Today, The Baltimore Museum of Art’s (BMA) Board of Trustees and its leadership decided to pause on the upcoming sale of works by Brice Marden, Clyfford Still, and Andy Warhol. The decision was made after having heard and listened to the proponents and the detractors of the BMA’s ambitious Endowment for the Future and after a private conversation between the BMA’s leadership and the Association of Art Museum Directors (AAMD). 

As part of today’s statement, we want to affirm our goals as we envisioned them in relation to the Endowment for the Future. We believe unequivocally that museums exist to serve their communities through experiences with art and artists. We firmly believe that museums and their collections have been built on structures that we must work, through bold and tangible action, to reckon with, modify, and reimagine as structures that will meet the demands of the future.
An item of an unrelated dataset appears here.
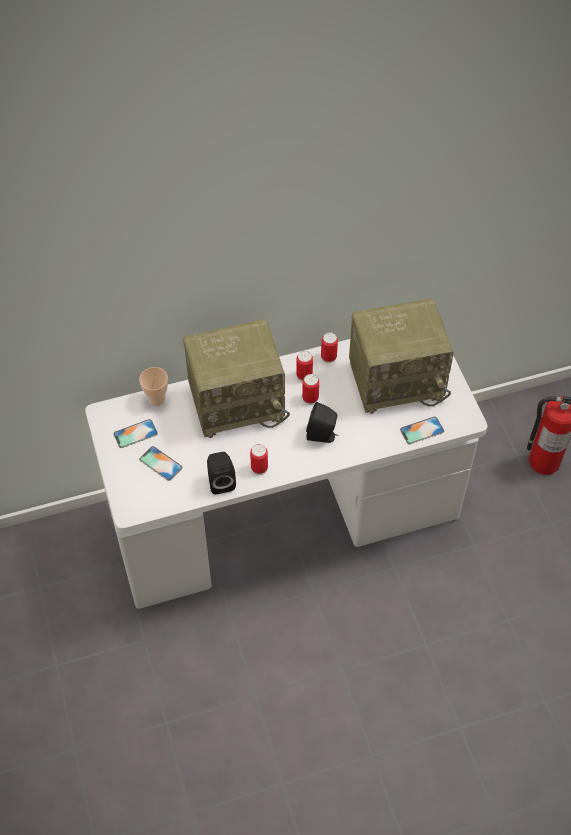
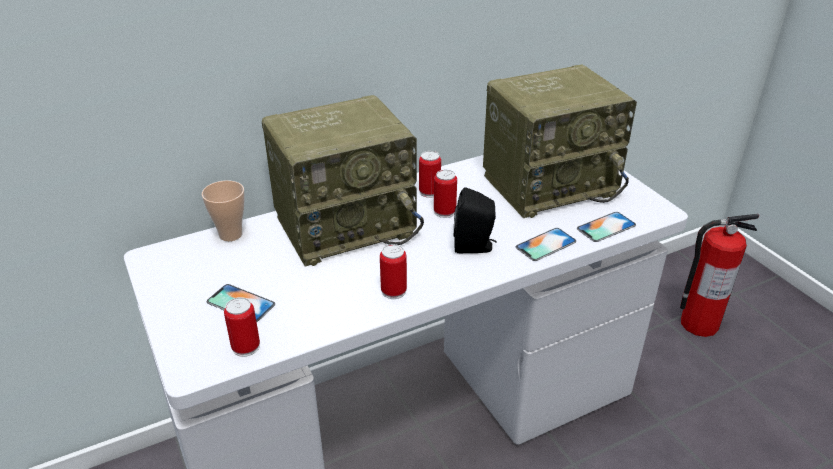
camera: 10 degrees left, 20 degrees down
(135, 433) = (200, 274): phone -> phone (546, 244)
(221, 481) = (338, 313): black speaker -> none
(328, 357) = (455, 173): can -> can (246, 347)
We believe that this effort is not about sacrificing history but about telling a more accurate and complete narrative of art, culture, and people. We do not abide by notions that museums exist to serve objects; we believe the objects in our collection must reflect, engage, and inspire the many different individuals that we serve.

The BMA was in touch with the AAMD leadership early this fall in advance of announcing its plans for the Endowment for the Future. In private and public statements, the AAMD affirmed that the BMA’s plans were in alignment and accordance with the resolutions it passed in April 2020. However, subsequent discussions and communications have made clear that we must pause our plans to have further, necessary conversations. The BMA is committed to the governance AAMD provides for the museum community.

This year has required great fortitude and great questioning. The calls for change within the museum field are right and just. For far too long, museums have made superficial efforts in enacting change. We have used exhibitions and programs to support the idea that we are diverse and inclusive. We are not. We have said change is important, but we have not taken the steps to enact it. The Endowment for the Future was developed to take action—right now, in this moment.

Our vision and our goals have not changed. It will take us longer to achieve them, but we will do so through all means at our disposal. That is our mission and we stand behind it.